ただ走るだけでうれしかったし、行ける場所が増えたことそのものが、ひとつの出来事だったように思います。
そんな頃、よく向かったのが、13号地でした。
今でこそお台場という名前のほうが先に浮かびますが、当時の私にとっては、まだ「13号地」と呼ぶほうがしっくりくる場所でした。
13号地と呼んでいた頃
あの頃の13号地は、いまのように完成した街ではありませんでした。
広くて、少し空白があって、これから形になっていく途中の湾岸エリアという印象が強かったように思います。
首都高速湾岸線や周辺道路が、いまのようにお台場へ行く前提の景色として完全に定着していたわけではない時代でしたから、
車で向かうこと自体に、今とは違う感覚がありました。
整った都市の風景というより、まだ余白のある場所へ自分でたどり着く、その感じが印象に残っています。
車で通った湾岸の記憶
運転に慣れ始めたばかりの頃、13号地へ向かう道は少し背伸びをするような時間でした。
それでもハンドルを握って向かうと、到着しただけで小さな達成感がありました。
その頃の相棒は、中古で手に入れたシビックでした。
もちろんマニュアル車で、免許を取って自分で買った最初の車として、ハンドルを握るたびに少し背筋が伸びるような感覚がありました。
13号地へ向かう道は、その車と一緒に始まった自分の時間でもありました。
景色は派手ではなくても、海の気配や広い空、道路の抜け感が心地よかったのだと思います。

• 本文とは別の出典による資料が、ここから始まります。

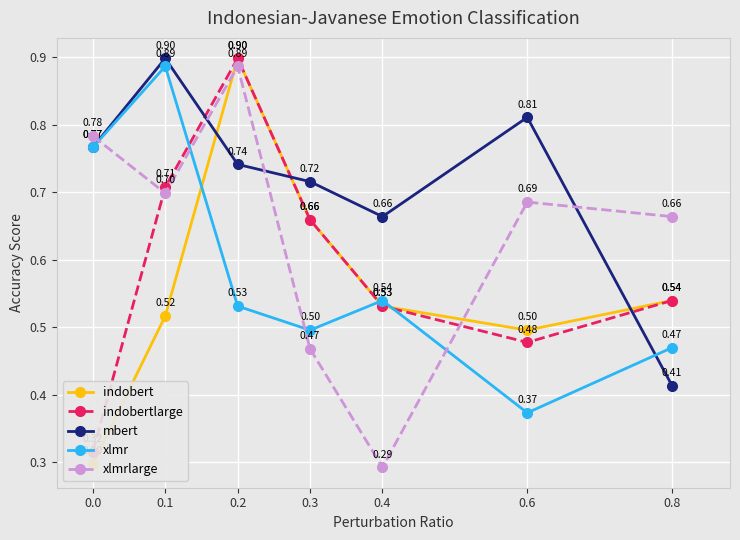

At how many categories does at least one series exceed 0?

7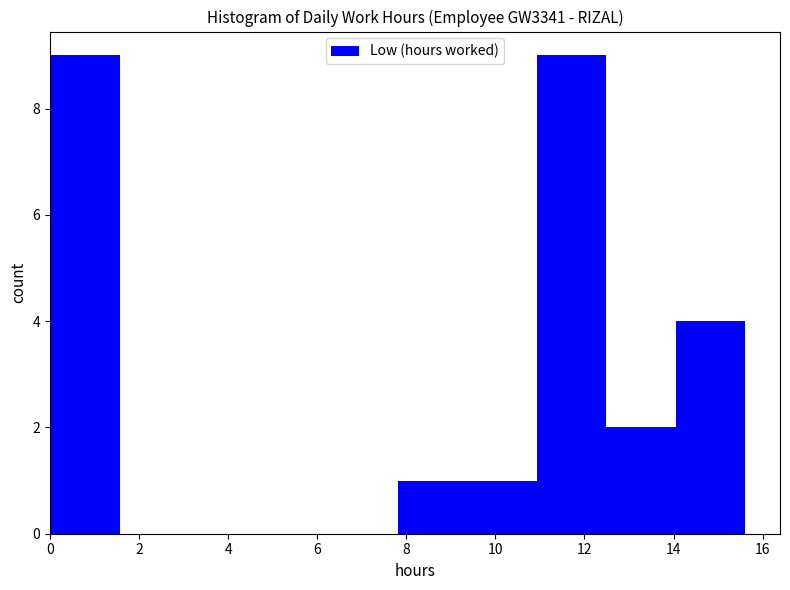

How tall is the bar that spans 11.0 to 12.4 on the x-axis? Neither the bar edges nor the heights are printed on the chart, so give them approximately, as read against the axes.

9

何かを見に行くというより、車でそこにいること自体が楽しい。
そんな場所でした。
『踊る大捜査線』と重なっていく場所
のちに『踊る大捜査線』が始まり、さらに映画として広がっていくと、
この湾岸の景色は、作品の空気と少しずつ重なって見えるようになりました。
『踊る大捜査線』は、1997年の連続ドラマから始まり、映画へと広がっていったシリーズです。
湾岸という舞台の印象は強く、あの場所の持つ独特の空気とよく似合っていました。
私にとっては、作品を知る前から13号地で過ごしていた時間があり、
そのあとで『踊る』の世界が重なったことで、場所の記憶が少し特別なものになっていきました。
いま振り返る13号地
今のお台場は、当時の13号地とはかなり違います。
街として整い、観光地としても知られるようになり、湾岸の景色も大きく変わりました。
けれど、私の中では、あの頃の余白のある風景が今も先に浮かびます。
そこへ、長く愛されてきた『踊る大捜査線』の復活が重なります。
シリーズの新作『踊る大捜査線 N.E.W.』は2026年秋公開が予定されており、青島が再び戻ってくることが大きな話題になっています。

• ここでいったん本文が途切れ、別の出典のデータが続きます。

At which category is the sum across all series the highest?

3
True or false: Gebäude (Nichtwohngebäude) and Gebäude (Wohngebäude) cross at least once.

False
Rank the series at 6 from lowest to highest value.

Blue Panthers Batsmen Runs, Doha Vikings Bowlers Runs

そのニュースを聞くと、13号地へ向かった昔の時間まで、少しだけ一緒に戻ってくるような気がします。
まとめ
映画は、スクリーンの中だけで終わるものではありません。
ときには、若い頃に車で通った場所や、まだ名前の感触が違っていた土地の記憶と結びついて、長く残っていきます。
13号地は、私にとってそんな場所でした。
『踊る大捜査線』を待っていた時間と、免許を取ったばかりの頃の景色が重なって、いまも静かに思い出されます。
映画を待つ気持ちは、場所の記憶と結びつくと、少し長く心に残る。
13号地は、そのことを思い出させてくれる場所でした。